*Data supplied:*
►
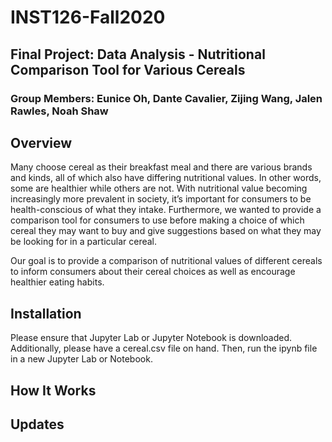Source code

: # INST126-Fall2020
## Final Project: Data Analysis - Nutritional Comparison Tool for Various Cereals
### Group Members: Eunice Oh, Dante Cavalier, Zijing Wang, Jalen Rawles, Noah Shaw

## Overview
Many choose cereal as their breakfast meal and there are various brands and kinds, all of which also have differing nutritional values. In other words, some are healthier while others are not. With nutritional value becoming increasingly more prevalent in society, it’s important for consumers to be health-conscious of what they intake. Furthermore, we wanted to provide a comparison tool for consumers to use before making a choice of which cereal they may want to buy and give suggestions based on what they may be looking for in a particular cereal.

Our goal is to provide a comparison of nutritional values of different cereals to inform consumers about their cereal choices as well as encourage healthier eating habits.

## Installation
Please ensure that Jupyter Lab or Jupyter Notebook is downloaded. Additionally, please have a cereal.csv file on hand. Then, run the ipynb file in a new Jupyter Lab or Notebook.

## How It Works

## Updates
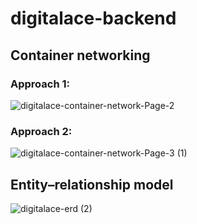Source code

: # digitalace-backend

## Container networking
### Approach 1:
![digitalace-container-network-Page-2](https://user-images.githubusercontent.com/24221801/119248648-2514be80-bbc5-11eb-872e-0b3fff1545a7.png)

### Approach 2:
![digitalace-container-network-Page-3 (1)](https://user-images.githubusercontent.com/24221801/119255226-2bb72c00-bbed-11eb-972a-41624b5cdc3b.png)

## Entity–relationship model 
![digitalace-erd (2)](https://user-images.githubusercontent.com/24221801/118578199-4e48df80-b7be-11eb-8fc2-56b8e361721f.png)

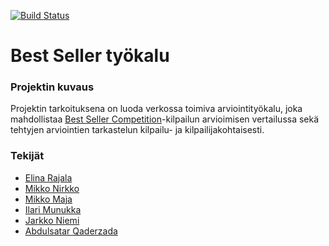 [![Build Status](https://travis-ci.com/Kevatsaapas/bestseller.svg?branch=master)](https://travis-ci.com/Kevatsaapas/bestseller)

# Best Seller työkalu

### Projektin kuvaus

Projektin tarkoituksena on luoda verkossa toimiva arviointityökalu, joka mahdollistaa [Best Seller Competition](http://www.bestsellercompetition.fi)-kilpailun arvioimisen vertailussa sekä tehtyjen arviointien tarkastelun kilpailu- ja kilpailijakohtaisesti.

### Tekijät

- [Elina Rajala](https://github.com/Nebularlion)
- [Mikko Nirkko](https://github.com/MikkoNirkko)
- [Mikko Maja](https://github.com/mikmaj)
- [Ilari Munukka](https://github.com/IlariM)
- [Jarkko Niemi](https://github.com/j1j2j3)
- [Abdulsatar Qaderzada](https://github.com/Satar1)
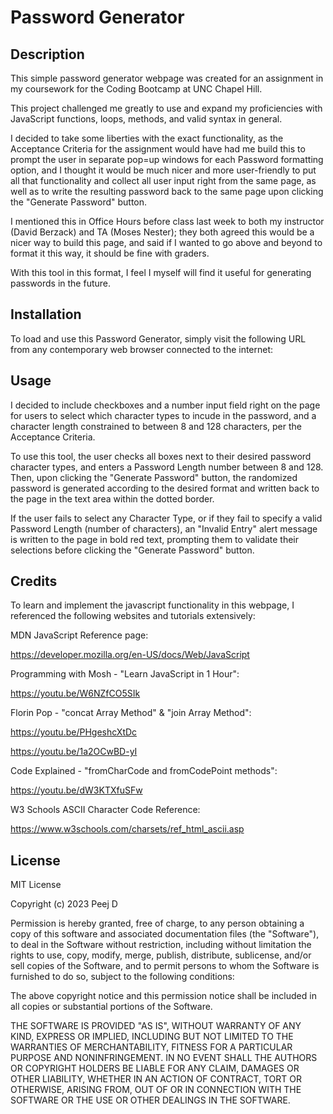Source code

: # Password Generator


## Description

This simple password generator webpage was created for an assignment in my coursework for the Coding Bootcamp at UNC Chapel Hill.

This project challenged me greatly to use and expand my proficiencies with JavaScript functions, loops, methods, and valid syntax in general.

I decided to take some liberties with the exact functionality, as the Acceptance Criteria for the assignment would have had me build this to prompt the user in separate pop=up windows for each Password formatting option, and I thought it would be much nicer and more user-friendly to put all that functionality and collect all user input right from the same page, as well as to write the resulting password back to the same page upon clicking the "Generate Password" button. 

I mentioned this in Office Hours before class last week to both my instructor (David Berzack) and TA (Moses Nester); they both agreed this would be a nicer way to build this page, and said if I wanted to go above and beyond to format it this way, it should be fine with graders.

With this tool in this format, I feel I myself will find it useful for generating passwords in the future.


## Installation

To load and use this Password Generator, simply visit the following URL from any contemporary web browser connected to the internet:




## Usage

I decided to include checkboxes and a number input field right on the page for users to select which character types to incude in the password, and a character length constrained to between 8 and 128 characters, per the Acceptance Criteria. 

To use this tool, the user checks all boxes next to their desired password character types, and enters a Password Length number between 8 and 128. Then, upon clicking the "Generate Password" button, the randomized password is generated according to the desired format and written back to the page in the text area within the dotted border.

If the user fails to select any Character Type, or if they fail to specify a valid Password Length (number of characters), an "Invalid Entry" alert message is written to the page in bold red text, prompting them to validate their selections before clicking the "Generate Password" button.


## Credits

To learn and implement the javascript functionality in this webpage, I referenced the following websites and tutorials extensively:

MDN JavaScript Reference page:

https://developer.mozilla.org/en-US/docs/Web/JavaScript

Programming with Mosh - "Learn JavaScript in 1 Hour":

https://youtu.be/W6NZfCO5SIk

Florin Pop - "concat Array Method" & "join Array Method":

https://youtu.be/PHgeshcXtDc

https://youtu.be/1a2OCwBD-yI

Code Explained - "fromCharCode and fromCodePoint methods":

https://youtu.be/dW3KTXfuSFw

W3 Schools ASCII Character Code Reference:

https://www.w3schools.com/charsets/ref_html_ascii.asp


## License

MIT License

Copyright (c) 2023 Peej D

Permission is hereby granted, free of charge, to any person obtaining a copy
of this software and associated documentation files (the "Software"), to deal
in the Software without restriction, including without limitation the rights
to use, copy, modify, merge, publish, distribute, sublicense, and/or sell
copies of the Software, and to permit persons to whom the Software is
furnished to do so, subject to the following conditions:

The above copyright notice and this permission notice shall be included in all
copies or substantial portions of the Software.

THE SOFTWARE IS PROVIDED "AS IS", WITHOUT WARRANTY OF ANY KIND, EXPRESS OR
IMPLIED, INCLUDING BUT NOT LIMITED TO THE WARRANTIES OF MERCHANTABILITY,
FITNESS FOR A PARTICULAR PURPOSE AND NONINFRINGEMENT. IN NO EVENT SHALL THE
AUTHORS OR COPYRIGHT HOLDERS BE LIABLE FOR ANY CLAIM, DAMAGES OR OTHER
LIABILITY, WHETHER IN AN ACTION OF CONTRACT, TORT OR OTHERWISE, ARISING FROM,
OUT OF OR IN CONNECTION WITH THE SOFTWARE OR THE USE OR OTHER DEALINGS IN THE
SOFTWARE.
◄
*Task instructions:*
In the listing above, find the line with "https://youtu.be/W6NZfCO5SIk" and the line with "W3 Schools ASCII"; output exactly those lines and all lines between them.

*Response to the exercise:*
https://youtu.be/W6NZfCO5SIk

Florin Pop - "concat Array Method" & "join Array Method":

https://youtu.be/PHgeshcXtDc

https://youtu.be/1a2OCwBD-yI

Code Explained - "fromCharCode and fromCodePoint methods":

https://youtu.be/dW3KTXfuSFw

W3 Schools ASCII Character Code Reference:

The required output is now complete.